C’était mardi, la veille de l’investiture.

Yves Boisvert Yves Boisvert
La Presse

Au crépuscule, Joe Biden s’est amené en tout petit comité devant ce long miroir d’eau dans lequel se réfléchit le monument à Abraham Lincoln.

Une brève prière. Un tout petit discours. Obama fait des discours symphoniques, Biden joue de la musique de chambre.

« Pour guérir, il faut se souvenir », a-t-il dit, tandis qu’on allumait comme 400 000 pierres tombales des lumières le long du bassin.

PHOTO EVAN VUCCI, ASSOCIATED PRESS

Le président Joe Biden et sa femme, Jill, ont participé mardi à une cérémonie pour rendre hommage aux 400 000 victimes de la COVID-19 aux États-Unis.

À la surface, un hommage aux morts de la pandémie.

En vérité, c’est Donald Trump qu’il enterrait.

Pour guérir, il faut se rappeler. Se rappeler que dans ce « Mall » mythique, des foules ont marché pour la liberté. Se rappeler ce qui s’est passé, deux semaines plus tôt.

Avez-vous déjà marché à Washington ? Dans un petit triangle, tous les symboles du pouvoir américain sont plantés, se regardent les uns les autres. À une extrémité, le bon vieux Lincoln sur son trône de marbre observe à l’autre bout le Capitole. Derrière, la Cour suprême et la Bibliothèque du Congrès veillent. Entre les deux, le monument à Washington. Et au sommet du triangle, la Maison-Blanche.

Joe Biden était donc là, en apparence pour commémorer les morts de la pandémie. Et quand on connaît les drames personnels qui ont parsemé sa vie, on ne doute pas de sa compassion.

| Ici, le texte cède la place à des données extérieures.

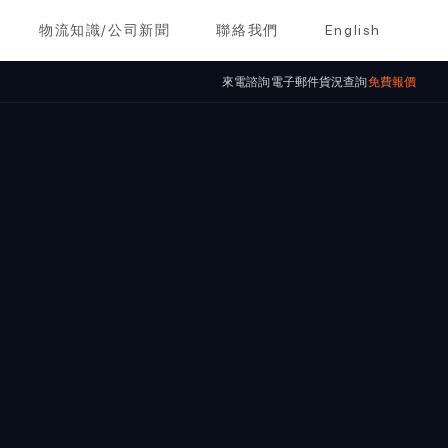
物流知識/公司新聞
聯絡我們
English
來電諮詢
電子郵件
貨況查詢
免費報價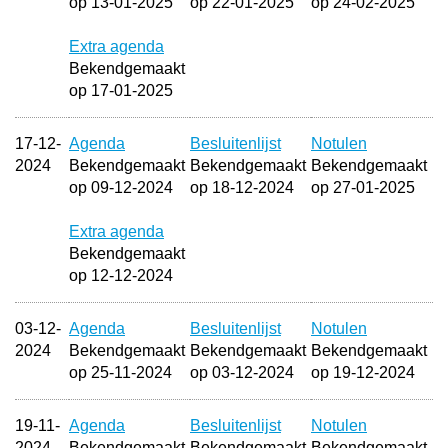
op 13-01-2025
op 22-01-2025
op 24-02-2025
Extra agenda
Bekendgemaakt
op 17-01-2025
17-12-
Agenda
Besluitenlijst
Notulen
2024
Bekendgemaakt
Bekendgemaakt
Bekendgemaakt
op 09-12-2024
op 18-12-2024
op 27-01-2025
Extra agenda
Bekendgemaakt
op 12-12-2024
03-12-
Agenda
Besluitenlijst
Notulen
2024
Bekendgemaakt
Bekendgemaakt
Bekendgemaakt
op 25-11-2024
op 03-12-2024
op 19-12-2024
19-11-
Agenda
Besluitenlijst
Notulen
2024
Bekendgemaakt
Bekendgemaakt
Bekendgemaakt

Il sait ce que perdre une personne aimée veut dire.

Mais ce n’est évidemment pas que du coronavirus qu’il veut guérir ce pays. C’est de la rage cultivée par Trump.

Se souvenir… c’est aussi se souvenir de la fragilité de la démocratie quand on la tient pour acquise. Ce n’étaient plus seulement des mots, ce n’était plus seulement la haine, le 6 janvier ; c’était une meute venue faire taire les élus, dérailler une élection. Élus dont certains, eux-mêmes, refusaient le résultat d’une élection juste.

De cette maladie-là aussi, il faut se souvenir, pour guérir.

C’était une minuscule cérémonie. Mais c’était une cérémonie grandiose.

À quelques centaines de mètres de la Maison-Blanche, Joe Biden a planté un cimetière sublime comme un cauchemar pour la dernière nuit de Donald Trump dans un lit de président.

C’était infiniment paisible et délicat en apparence. C’était magnifiquement brutal en vérité. C’était génial.

Dans le silence qui a suivi ces quelques mots, toute cette année terrible, toute cette incompétence, et pire encore cette indifférence, bref toute cette noirceur est remontée.

Comment mieux enterrer cette présidence sinistre que par un rite compassionnel ?

Comment mieux répondre à la rage que par ce silence bouleversant ?

Après tant de bruit, après tant de fureur, après tant de haine dans le discours, ce silence émouvant était une réplique imparable. Terminale.

Pour guérir, il faudra se souvenir…

Pour guérir, il faut commencer par faire entendre le retentissant son du silence.